Surely, one of the greatest advantages in these cases is to have a tailored tracking system that allows us to track what we firstly classified as “untraceable” and made us surrender.
Now it’s going to be technical, so bear with us for the following steps.
When a PDF is linked to another PDF via a CTA, no tags can fire natively on the first document. The solution proposed here is based on the creation of a dummy landing page, which hosts an XML code. This page contains a Custom XML Tracker that pushes user defined variable values into the Adobe Marketing Cloud and, at the same time, performs a redirect to the desired URL (second PDF to be opened). The solution is fully supported and documented by Adobe under the name of “Data Insertion API” (see Adobe references for full details). It entails two main methods for actioning the strategy: HTTP POST and HTTP GET.
In our case, we will focus more on the HTTP GET method.
XML Tracker URL
http://mycustomtracker.php?PDFtoPDF=[Custom defined Value – Displayed in Omniture]&url=[your linked PDF URL – Where to redirect]&ref=[your source PDF filename – Displayed in the referrer report]
-mycustomtracker.php Is the page on your server where the XML custom tracker is implemented. It pushes the parameters the query string directly into user defined props in Omniture and actions the correct redirect.
-PDFtoPDF: Is the custom value defined by you. it identifies the connection to the second PDF file and stores it’s value in a prop. The prop should be previously set-up for reporting on this new download type.
-URL: is the destination URL of the linked PDF.
-ref: Is the source PDF. It will recored the source file under referrers or any other custom report. http://mycustomtracker.php?PDFtoPDF=PDF_B_Download&url=www.yoursite.com/PDF_B.pdf&ref=PDF_Bfrom PDF_A
-PDFtoPDF: PDF_B_download will be your record in your custom defined download report
-url: www.yoursite.com/PDF_B.pdf is the destination PDF from the CTA on PDF A
-ref: PDF_B from PDF_A will be the source document in a customer referrer report. N-to-N relations can be pushed.
Why this solution is good for you
Another clear advantage of the Custom XML Tracker is the possibility to fully customise which variable should be pushed into Omniture. Any user defined prop or evar are connected to the user activity within the document. Variables such as s.campaign can now be recorded as a singular instance under its related report. This has also the side beneficial effect to avoid traffic inflation: no pageview or visit is passed through s.pagename since this one can be excluded. If the document contains hyperlinks to a website, it can also be viewed as a source of traffic for the linked page.
The limitations of this solution
You must have control over the servers from which you want to collect data and that contains the Custom Tracker.
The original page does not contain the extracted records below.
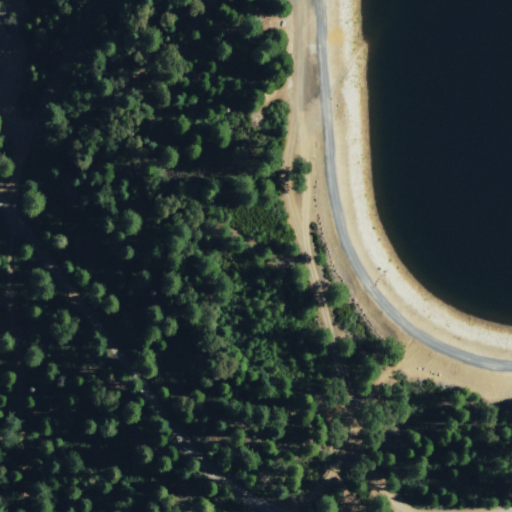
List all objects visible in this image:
road: (46, 95)
road: (10, 124)
dam: (375, 234)
road: (291, 235)
road: (330, 236)
road: (8, 326)
road: (198, 463)
road: (360, 476)
road: (317, 480)
road: (334, 489)
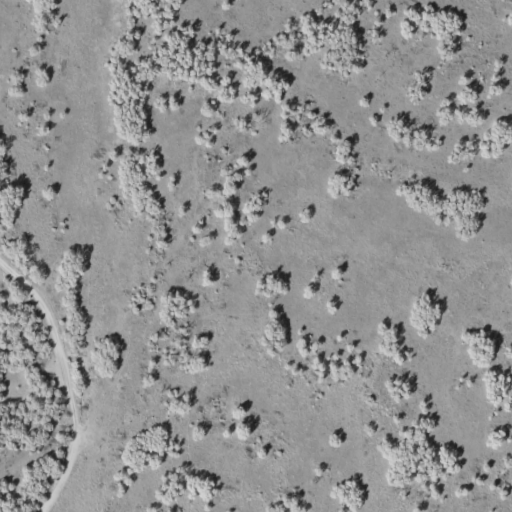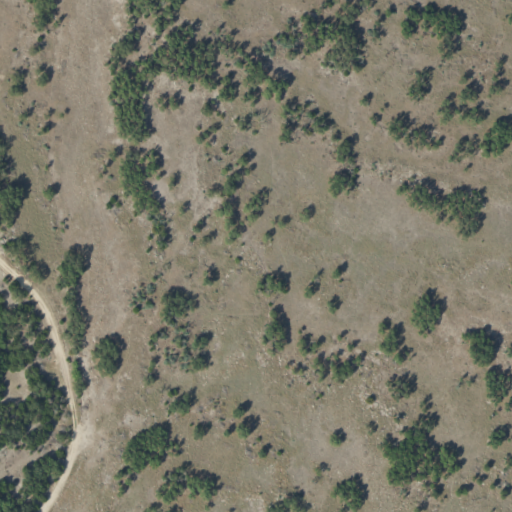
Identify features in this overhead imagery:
road: (65, 379)
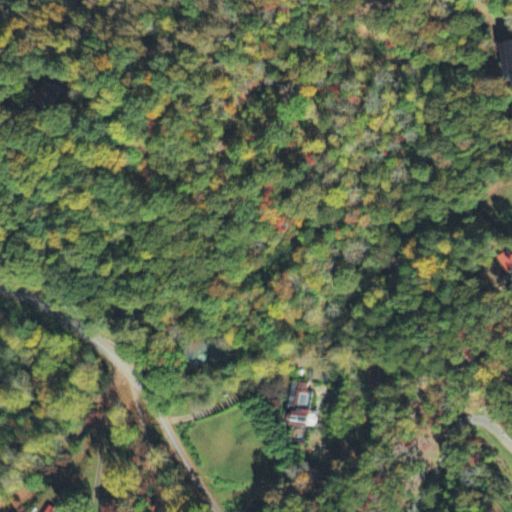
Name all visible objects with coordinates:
building: (507, 58)
building: (49, 96)
road: (75, 147)
road: (328, 155)
building: (507, 262)
road: (67, 321)
building: (207, 354)
building: (298, 405)
road: (103, 437)
road: (174, 438)
road: (150, 442)
road: (79, 455)
building: (47, 510)
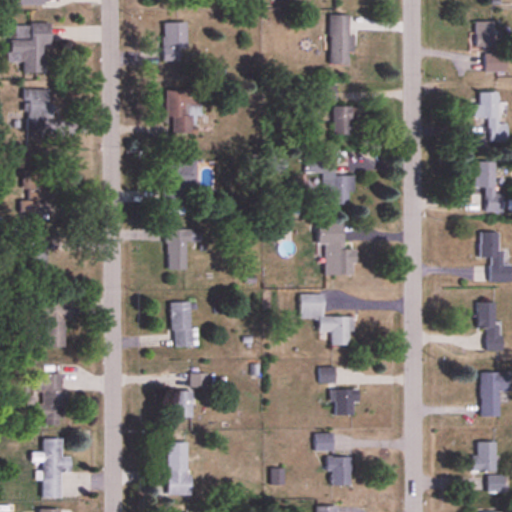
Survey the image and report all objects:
building: (28, 2)
building: (482, 35)
building: (338, 40)
building: (173, 42)
building: (28, 47)
building: (326, 93)
building: (182, 111)
building: (489, 117)
building: (342, 121)
building: (275, 165)
building: (329, 181)
building: (178, 184)
building: (488, 187)
building: (33, 189)
building: (177, 248)
building: (334, 250)
road: (109, 256)
road: (410, 256)
building: (493, 258)
building: (35, 262)
building: (325, 320)
building: (52, 322)
building: (179, 325)
building: (488, 326)
building: (325, 375)
building: (196, 380)
building: (492, 391)
building: (47, 400)
building: (344, 402)
building: (180, 404)
building: (322, 442)
building: (484, 458)
building: (50, 468)
building: (176, 470)
building: (337, 471)
building: (495, 484)
building: (325, 509)
building: (49, 511)
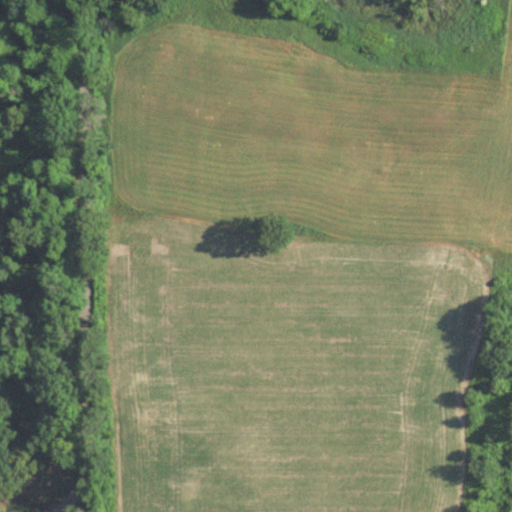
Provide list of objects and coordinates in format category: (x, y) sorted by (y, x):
road: (87, 261)
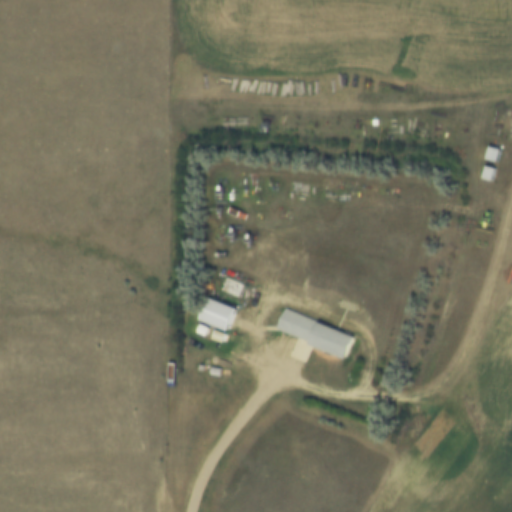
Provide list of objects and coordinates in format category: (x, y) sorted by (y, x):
building: (496, 153)
building: (491, 171)
building: (221, 313)
building: (318, 332)
road: (227, 435)
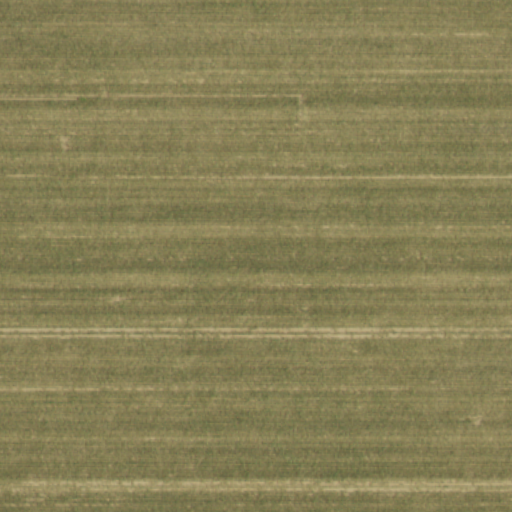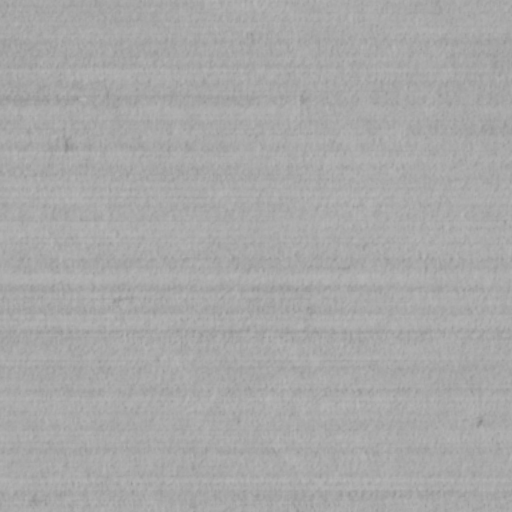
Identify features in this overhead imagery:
crop: (256, 256)
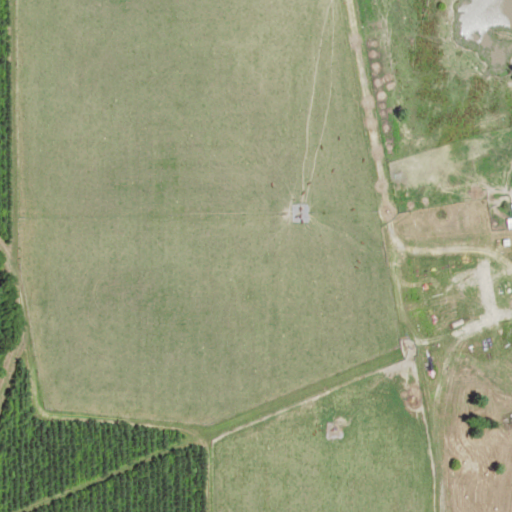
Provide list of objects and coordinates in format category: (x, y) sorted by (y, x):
building: (506, 213)
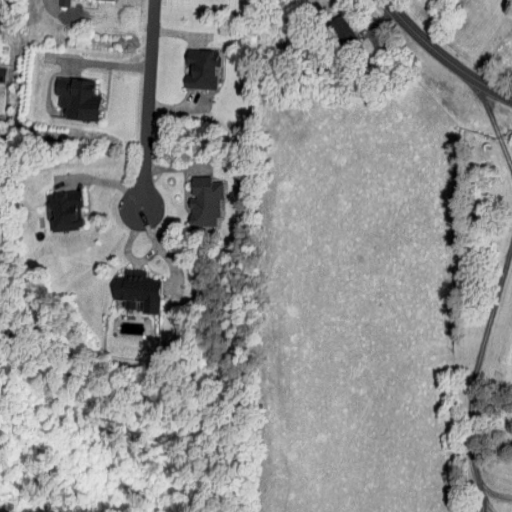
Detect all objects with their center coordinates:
building: (110, 0)
building: (63, 3)
road: (443, 56)
building: (199, 69)
building: (74, 99)
road: (148, 104)
building: (201, 203)
building: (63, 210)
building: (134, 291)
road: (488, 298)
road: (496, 494)
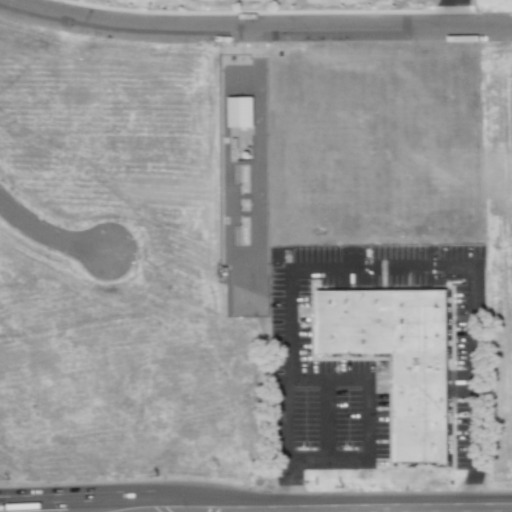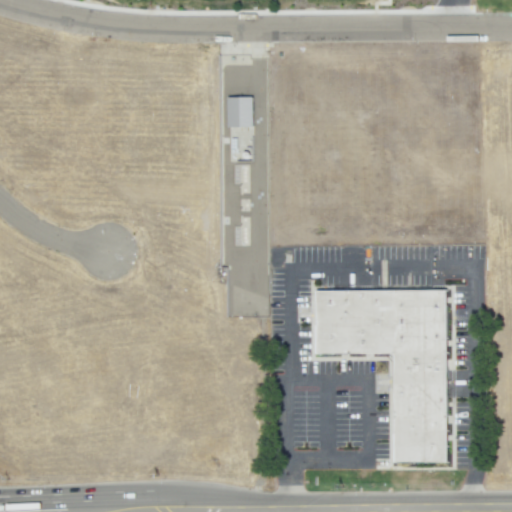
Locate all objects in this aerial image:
road: (455, 14)
road: (254, 29)
building: (239, 112)
road: (48, 234)
road: (289, 296)
building: (397, 357)
building: (402, 367)
road: (472, 387)
road: (325, 419)
road: (365, 419)
road: (34, 501)
road: (153, 504)
road: (374, 507)
road: (219, 510)
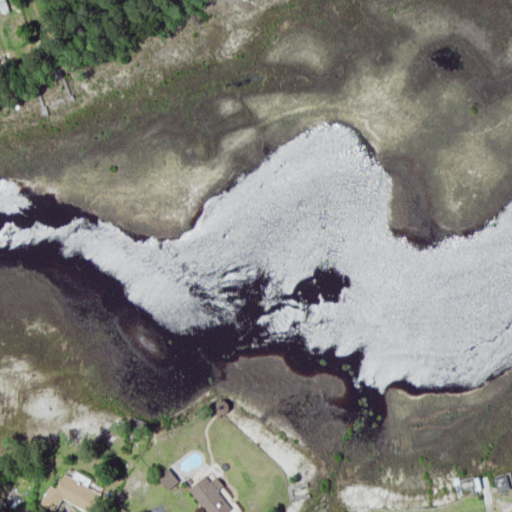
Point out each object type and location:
building: (167, 477)
building: (503, 481)
building: (71, 493)
building: (211, 494)
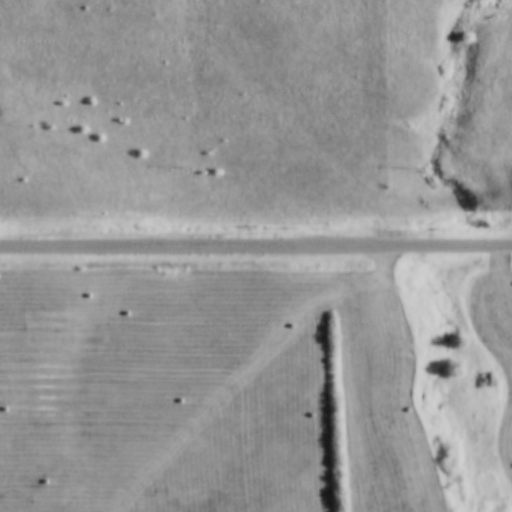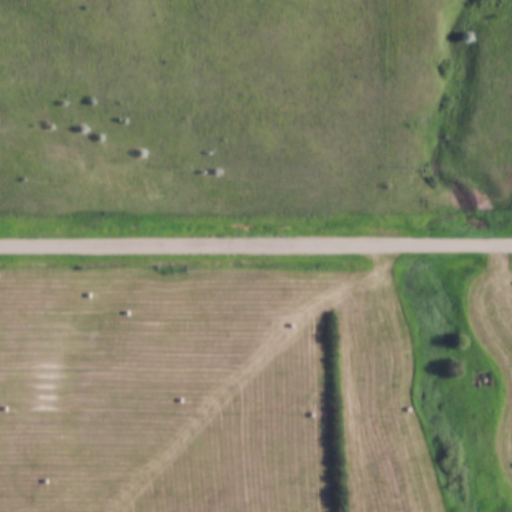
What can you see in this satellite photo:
road: (256, 238)
building: (315, 404)
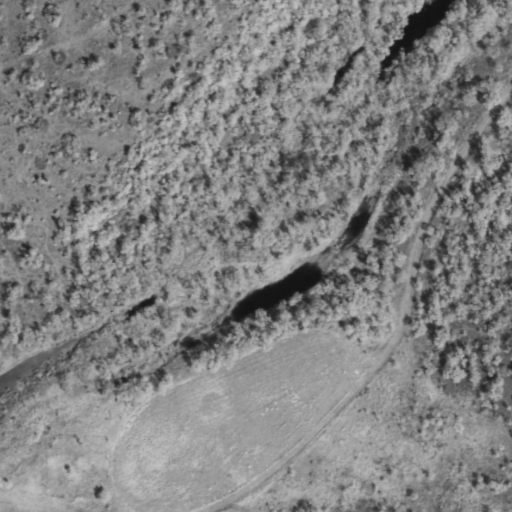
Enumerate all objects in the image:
road: (382, 334)
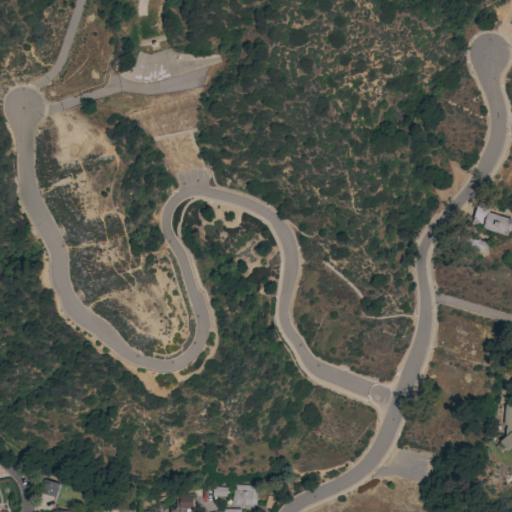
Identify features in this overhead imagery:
road: (502, 117)
parking lot: (191, 178)
building: (490, 219)
building: (488, 220)
building: (466, 241)
road: (190, 273)
road: (421, 301)
road: (466, 307)
building: (507, 428)
building: (507, 430)
road: (19, 483)
building: (48, 488)
building: (219, 492)
building: (217, 493)
building: (244, 495)
building: (243, 496)
building: (181, 503)
building: (181, 503)
building: (121, 510)
building: (4, 511)
building: (58, 511)
building: (112, 511)
building: (229, 511)
building: (229, 511)
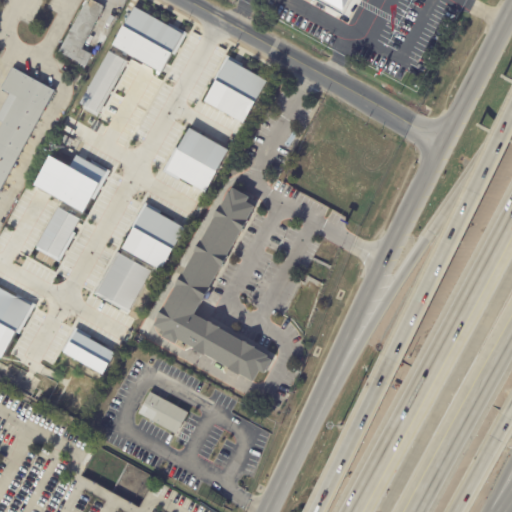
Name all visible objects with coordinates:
building: (335, 5)
building: (335, 7)
building: (80, 32)
building: (81, 32)
road: (0, 33)
building: (148, 39)
road: (420, 42)
road: (46, 44)
road: (308, 67)
building: (79, 81)
building: (101, 82)
building: (235, 90)
building: (17, 116)
building: (18, 116)
road: (112, 125)
building: (66, 141)
road: (267, 145)
building: (70, 151)
building: (197, 160)
building: (234, 170)
building: (70, 181)
road: (123, 185)
road: (159, 191)
road: (405, 205)
road: (451, 233)
building: (58, 234)
building: (153, 237)
road: (409, 260)
road: (245, 271)
road: (28, 279)
building: (123, 283)
building: (212, 294)
building: (213, 295)
building: (10, 319)
road: (163, 344)
building: (88, 352)
road: (432, 365)
road: (373, 393)
road: (137, 398)
building: (162, 412)
building: (163, 412)
road: (460, 419)
road: (16, 422)
road: (503, 422)
road: (194, 439)
road: (286, 464)
road: (334, 470)
road: (71, 472)
road: (473, 475)
road: (39, 478)
road: (498, 485)
road: (69, 497)
road: (503, 499)
road: (109, 507)
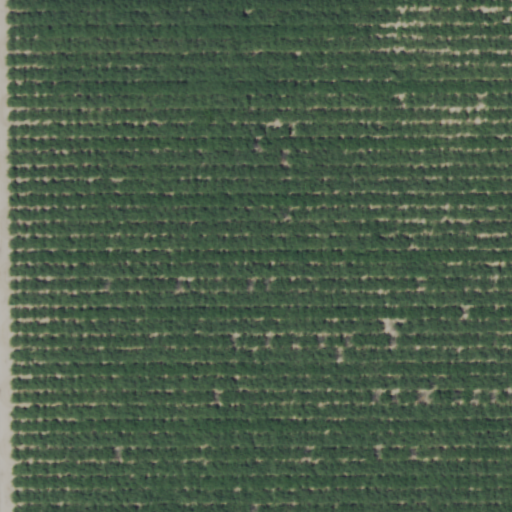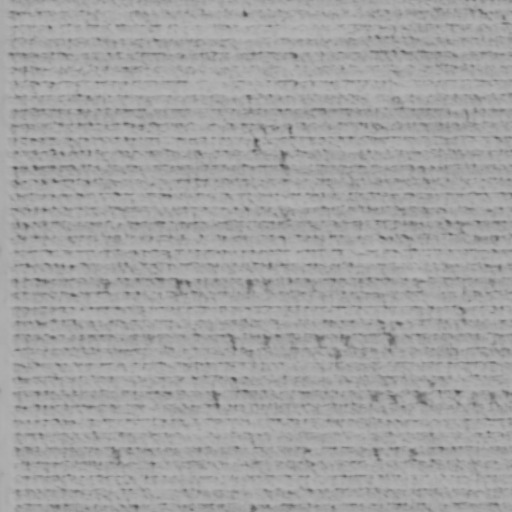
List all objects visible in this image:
crop: (256, 256)
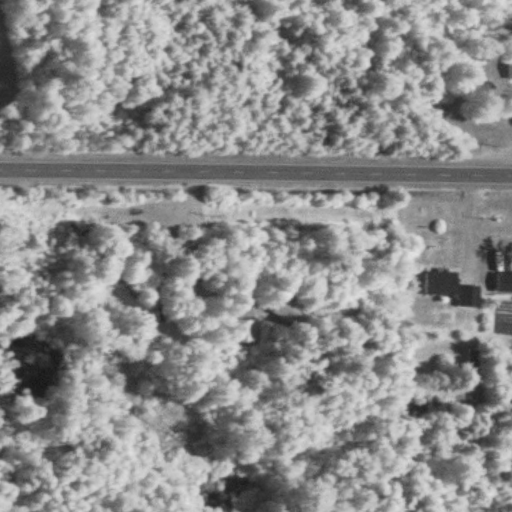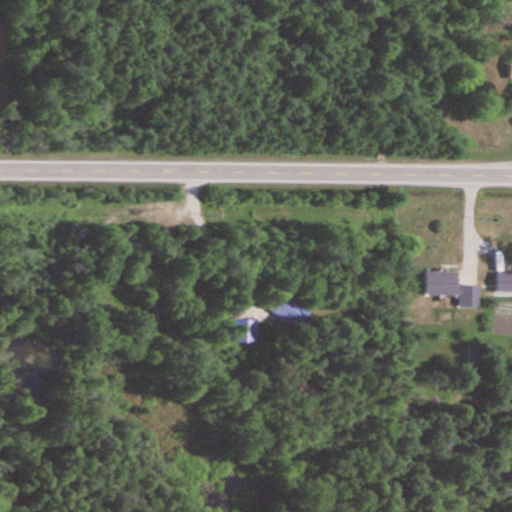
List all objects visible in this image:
building: (510, 68)
road: (256, 174)
building: (164, 203)
building: (504, 282)
building: (440, 283)
building: (469, 296)
building: (290, 311)
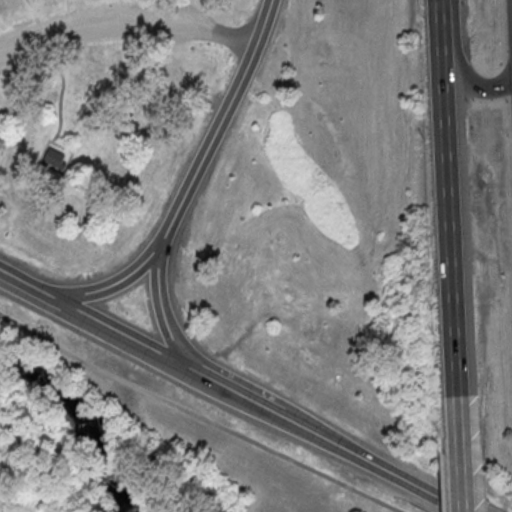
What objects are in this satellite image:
road: (126, 21)
road: (262, 25)
parking lot: (92, 34)
road: (59, 69)
road: (460, 70)
park: (100, 115)
road: (205, 148)
building: (55, 156)
building: (53, 157)
road: (449, 231)
road: (107, 289)
park: (247, 305)
road: (171, 329)
road: (231, 394)
road: (197, 416)
river: (79, 419)
road: (461, 487)
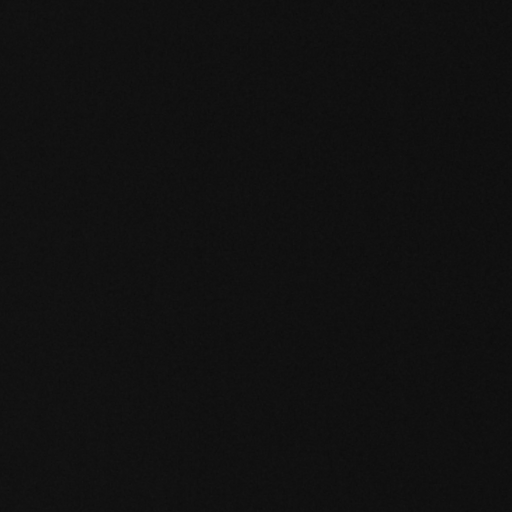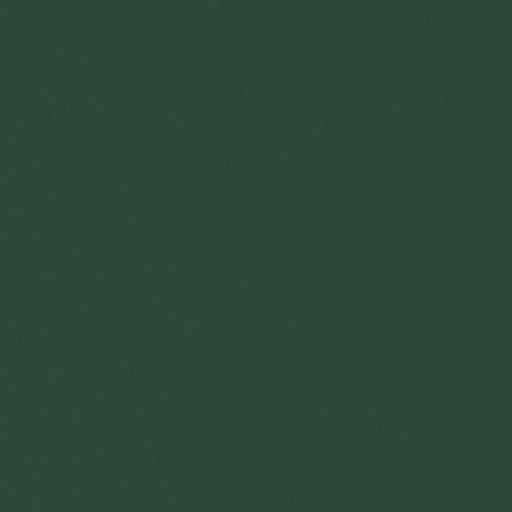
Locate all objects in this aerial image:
river: (300, 253)
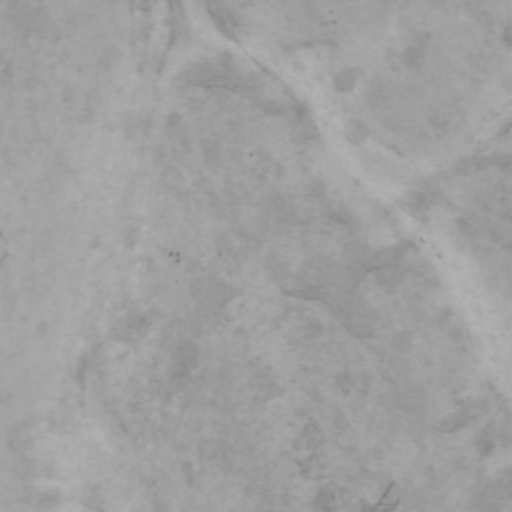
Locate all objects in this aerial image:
power tower: (372, 511)
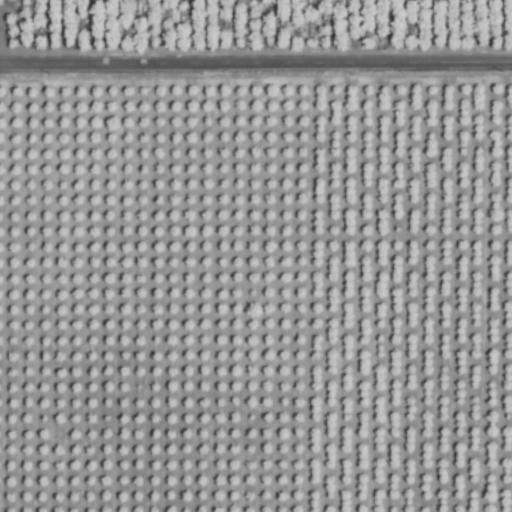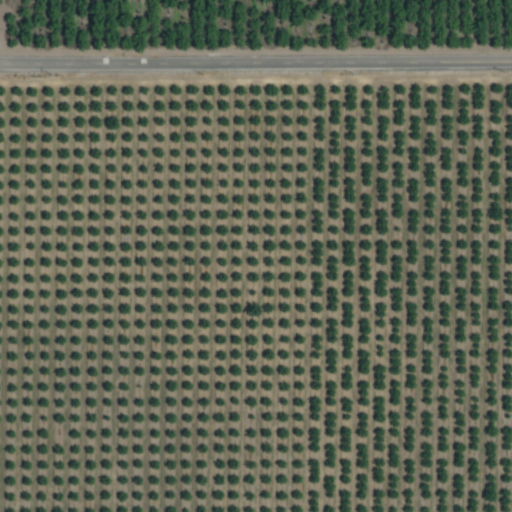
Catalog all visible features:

If you use a Content Delivery Network (CDN) to deliver web pages, the server-side data collection described here cannot collect data for those pages. Also, the server-side data collection alone cannot provide cross-domain tracking of site visitors.
Not a lot can still be drawn out about user engagement on the PDF itself. If in one hand it is possible to understand how many clicks a CTA receives, on the other all metrics (such us pages per visit or average time spent on the document) cannot still be tracked with this method.